From Cairo I drove out five miles to the site of Heliopolis, the ancient City of the Sun, where stands the oldest obelisk in the world. This monument was very old when Abraham came down into Egypt, and under its shadow Joseph, when he was manager of Pharaoh’s estates, came to court Asenath, the daughter of a priest in the great temple to which the obelisk belonged. Near it Mary rested with the child Jesus during the flight from the wrath of Herod the King. Heliopolis, first set up for the worship of the sun-god Ra, the ancestor of all the Pharaohs, later became the Boston of Egypt where two thousand years ago the wise men studied logic, and it was in the Temple of Heliopolis that Plato taught philosophy and Herodotus studied history. We learn from some of the hieroglyphics of Egypt that the temple had more than twelve thousand employees connected with it. The road to it leads through a long avenue of acacia trees past the royal summer palace, and the city stood in one of the most fertile portions of the valley of the Nile. Not a vestige of its ruins now remains save this obelisk, which stands sixty feet above the ground in the midst of green crops. Not far from it two buffaloes, with cloths over their faces, went round and round pulling the bar which turns the great water-wheel of a squeaking sakieh. I found a few beggars asking for backsheesh and saw half-a-dozen Mohammedans sitting gossiping by the roadside; but there was nothing else except the green of the fields, with a bleak and bare desert stretching away beyond them and the shadowy ghosts of the Pyramids looming large on the distant horizon. The obelisk is almost the twin of the one in Central Park, New York, save that the hieroglyphics on its sides are more deeply cut and the bees have made their nests in many of the figures. Bees very like our honey bees swarm over the monuments of Egypt. I saw one colony living on the side of the Sphinx, and the whole of one surface of this obelisk is covered with their cells.

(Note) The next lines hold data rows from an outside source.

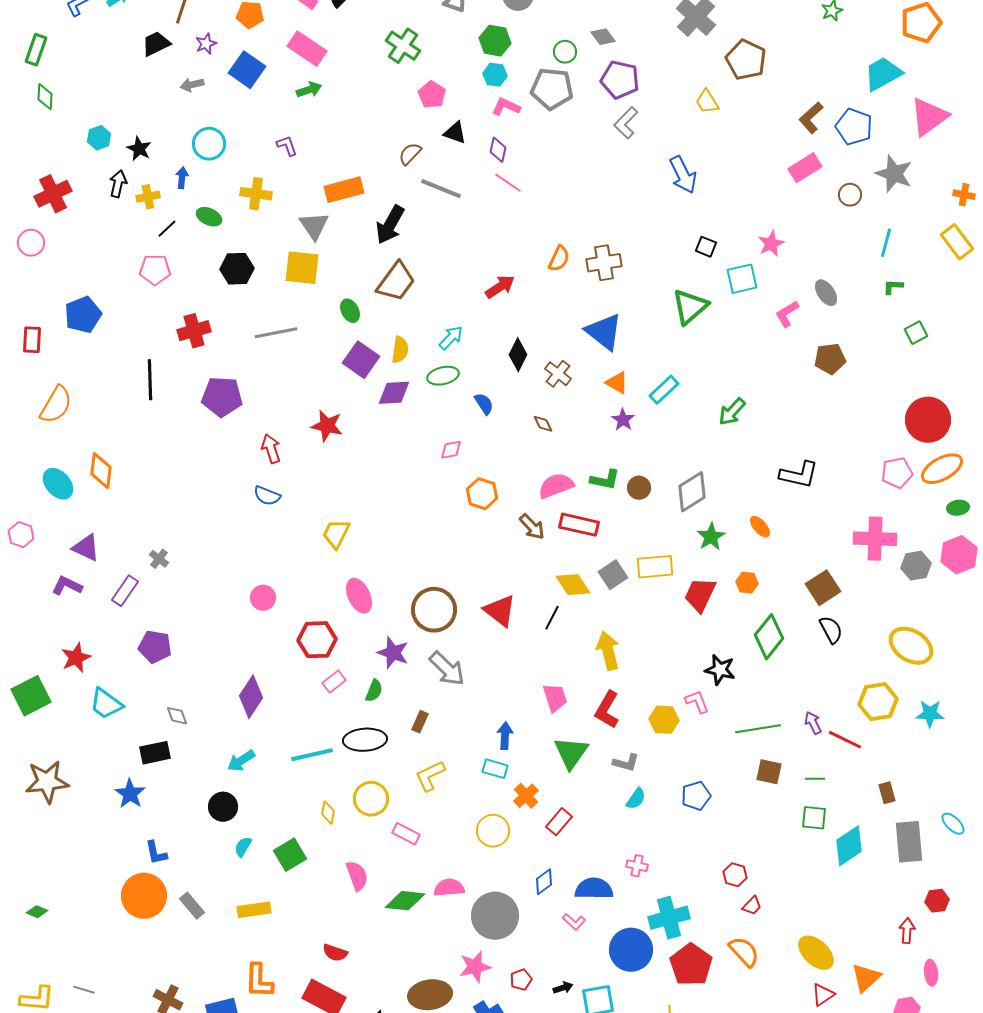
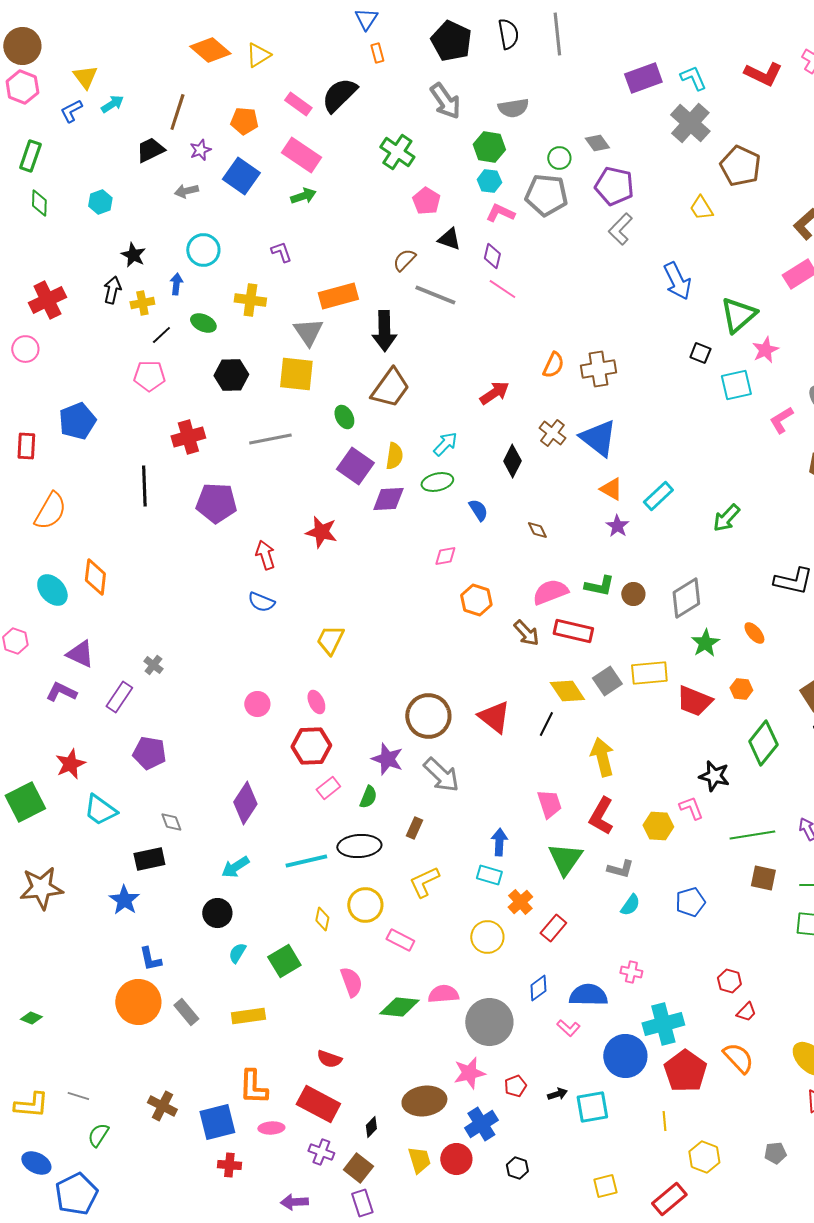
cyan hexagon: (99, 138) -> (100, 202), moved
black arrow: (390, 225) -> (384, 331), turned -30
green triangle: (690, 307) -> (738, 315), moved
brown cross: (558, 374) -> (552, 433), moved
red trapezoid: (700, 595) -> (694, 701), turned -93
pink ellipse: (359, 596) -> (316, 702), moved, size x0.7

Seen from a distance, the Pyramids are like gray cones rising above the horizon and are frequently disappointing in their first impression. It is only on closer view that their enormous size and the miracle of their ever being built are realized.
Gangs of brown-skinned fellaheen dig day after day, uncovering the tombs and the history of centuries ago. Contractors say that the Egyptian peasant prefers a basket to a wheelbarrow for dirt carrying, solely because his grandfather used a basket.